Many visitors to Siem Reap arrive by boat, crossing the vast body of water known as Tonle Sap Lake. This complex lake and river system is of utmost importance to the country’s agriculture and biodiversity.

Although the lake shrinks in scale during the dry months, the monsoon rains cause it to fill and spill over onto the surrounding flood plains, engulfing the forests. This gives way to a thriving underwater wildlife, which is the mainstay of the local economy.

Clusters of villages lean on staggered stilts over the water, and are home to many Chan and ethnic Vietnamese communities. Travelers wishing to explore the villages should venture further upstream away from the tourist-affected waters.

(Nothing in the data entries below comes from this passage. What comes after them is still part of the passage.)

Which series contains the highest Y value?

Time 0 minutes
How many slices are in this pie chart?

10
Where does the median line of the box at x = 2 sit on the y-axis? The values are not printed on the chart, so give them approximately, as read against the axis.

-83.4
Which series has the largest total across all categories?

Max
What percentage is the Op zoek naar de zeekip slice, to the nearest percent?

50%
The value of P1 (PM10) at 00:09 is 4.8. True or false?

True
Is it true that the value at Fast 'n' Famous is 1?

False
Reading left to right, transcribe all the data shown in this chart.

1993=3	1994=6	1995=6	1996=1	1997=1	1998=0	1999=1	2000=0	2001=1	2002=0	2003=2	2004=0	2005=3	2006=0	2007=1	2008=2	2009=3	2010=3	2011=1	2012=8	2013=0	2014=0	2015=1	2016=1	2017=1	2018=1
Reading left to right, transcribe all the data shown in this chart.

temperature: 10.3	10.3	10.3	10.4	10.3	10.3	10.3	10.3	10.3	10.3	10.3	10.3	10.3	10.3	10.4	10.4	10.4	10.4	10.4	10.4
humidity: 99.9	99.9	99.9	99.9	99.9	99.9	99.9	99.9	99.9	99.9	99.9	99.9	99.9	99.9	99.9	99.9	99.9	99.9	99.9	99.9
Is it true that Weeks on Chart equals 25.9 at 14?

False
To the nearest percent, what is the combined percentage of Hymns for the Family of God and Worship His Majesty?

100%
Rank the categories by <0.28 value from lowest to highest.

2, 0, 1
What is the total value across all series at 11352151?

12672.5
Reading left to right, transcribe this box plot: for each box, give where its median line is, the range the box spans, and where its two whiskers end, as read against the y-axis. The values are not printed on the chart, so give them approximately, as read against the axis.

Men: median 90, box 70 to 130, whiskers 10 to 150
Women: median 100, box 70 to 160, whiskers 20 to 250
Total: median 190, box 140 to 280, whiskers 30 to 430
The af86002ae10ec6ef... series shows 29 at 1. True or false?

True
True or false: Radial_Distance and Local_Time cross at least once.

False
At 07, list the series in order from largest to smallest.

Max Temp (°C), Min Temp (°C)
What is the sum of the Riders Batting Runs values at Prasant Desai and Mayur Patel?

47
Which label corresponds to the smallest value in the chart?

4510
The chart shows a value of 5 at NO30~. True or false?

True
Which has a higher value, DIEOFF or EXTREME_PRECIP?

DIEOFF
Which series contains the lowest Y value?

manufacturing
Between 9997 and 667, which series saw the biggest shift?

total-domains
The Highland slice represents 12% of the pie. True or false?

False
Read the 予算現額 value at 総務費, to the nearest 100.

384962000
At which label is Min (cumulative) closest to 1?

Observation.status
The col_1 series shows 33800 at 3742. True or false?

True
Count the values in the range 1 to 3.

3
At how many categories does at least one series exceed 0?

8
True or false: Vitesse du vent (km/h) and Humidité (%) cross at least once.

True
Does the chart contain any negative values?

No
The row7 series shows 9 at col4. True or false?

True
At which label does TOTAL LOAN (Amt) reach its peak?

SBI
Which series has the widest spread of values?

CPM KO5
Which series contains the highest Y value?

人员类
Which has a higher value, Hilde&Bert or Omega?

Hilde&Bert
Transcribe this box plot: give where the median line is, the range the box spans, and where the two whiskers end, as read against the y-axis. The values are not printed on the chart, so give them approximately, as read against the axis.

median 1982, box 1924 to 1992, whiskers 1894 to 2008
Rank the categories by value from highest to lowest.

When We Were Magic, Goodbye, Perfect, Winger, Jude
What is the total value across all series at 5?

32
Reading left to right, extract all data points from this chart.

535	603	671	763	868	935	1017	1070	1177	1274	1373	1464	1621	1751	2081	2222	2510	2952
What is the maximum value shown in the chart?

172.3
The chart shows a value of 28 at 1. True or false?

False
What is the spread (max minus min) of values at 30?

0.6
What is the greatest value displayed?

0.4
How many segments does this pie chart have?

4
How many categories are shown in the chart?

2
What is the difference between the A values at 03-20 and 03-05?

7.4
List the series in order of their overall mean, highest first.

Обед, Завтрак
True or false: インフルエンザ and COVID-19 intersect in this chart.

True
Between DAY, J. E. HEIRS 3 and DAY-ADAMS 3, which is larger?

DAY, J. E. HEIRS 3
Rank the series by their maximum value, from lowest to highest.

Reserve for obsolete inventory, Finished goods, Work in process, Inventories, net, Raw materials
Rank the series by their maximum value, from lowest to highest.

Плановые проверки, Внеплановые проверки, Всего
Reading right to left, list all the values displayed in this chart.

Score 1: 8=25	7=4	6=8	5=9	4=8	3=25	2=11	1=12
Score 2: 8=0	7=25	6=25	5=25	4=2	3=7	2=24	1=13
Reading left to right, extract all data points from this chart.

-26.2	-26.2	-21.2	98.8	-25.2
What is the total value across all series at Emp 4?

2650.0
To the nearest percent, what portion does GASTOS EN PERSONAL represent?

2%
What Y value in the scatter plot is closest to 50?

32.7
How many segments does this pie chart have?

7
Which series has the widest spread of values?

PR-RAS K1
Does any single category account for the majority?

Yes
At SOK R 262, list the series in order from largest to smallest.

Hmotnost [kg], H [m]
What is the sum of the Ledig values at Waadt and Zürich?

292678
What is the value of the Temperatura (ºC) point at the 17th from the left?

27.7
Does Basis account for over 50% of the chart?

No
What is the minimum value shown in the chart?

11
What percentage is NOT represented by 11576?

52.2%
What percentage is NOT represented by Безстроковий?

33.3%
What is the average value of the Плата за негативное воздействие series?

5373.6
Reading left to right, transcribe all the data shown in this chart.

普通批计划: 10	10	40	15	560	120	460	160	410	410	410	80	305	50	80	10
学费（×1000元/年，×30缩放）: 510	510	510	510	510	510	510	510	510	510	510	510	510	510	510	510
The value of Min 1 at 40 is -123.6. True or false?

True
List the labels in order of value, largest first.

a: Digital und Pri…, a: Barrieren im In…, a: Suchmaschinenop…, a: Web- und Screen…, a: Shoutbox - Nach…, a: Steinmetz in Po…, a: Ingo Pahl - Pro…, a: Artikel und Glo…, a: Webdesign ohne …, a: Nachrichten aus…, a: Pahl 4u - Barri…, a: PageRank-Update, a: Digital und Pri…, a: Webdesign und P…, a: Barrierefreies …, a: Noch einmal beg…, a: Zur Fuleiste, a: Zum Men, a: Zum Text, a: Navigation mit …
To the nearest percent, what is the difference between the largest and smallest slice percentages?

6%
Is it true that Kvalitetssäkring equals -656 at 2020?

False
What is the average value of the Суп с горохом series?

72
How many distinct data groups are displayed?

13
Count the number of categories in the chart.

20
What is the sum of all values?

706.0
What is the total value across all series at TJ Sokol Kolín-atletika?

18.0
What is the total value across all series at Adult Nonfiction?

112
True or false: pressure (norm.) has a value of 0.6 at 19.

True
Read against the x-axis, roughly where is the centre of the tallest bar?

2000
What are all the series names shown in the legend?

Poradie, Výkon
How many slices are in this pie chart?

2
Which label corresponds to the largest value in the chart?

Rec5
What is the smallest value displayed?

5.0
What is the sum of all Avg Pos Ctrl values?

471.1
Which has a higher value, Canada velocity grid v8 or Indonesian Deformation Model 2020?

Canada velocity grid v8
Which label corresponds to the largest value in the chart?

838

Around two million people live in the area, earning their income from fishing. Their lives revolve around the lake, and depending on the season they sometimes have to up-sticks and move to a better spot. Moving house is usually only a matter of getting towed further upstream; this seemingly stress-free event may take place twice a year according to water levels.

In brief

What is it? A lake which is home to many floating and stilted fishing villages.

Opening hours: 06:00 to 18:00, daily.

Entrance fees: charges vary according to tour operators. A half-day tour usually costs US$30.


Where: outside Siem Reap.

How to get there: from Siem Reap, visitors should book a tour from a travel operator. From Phnom Penh, travelers can take a cruise boat along the lake to Siem Reap (5 hours).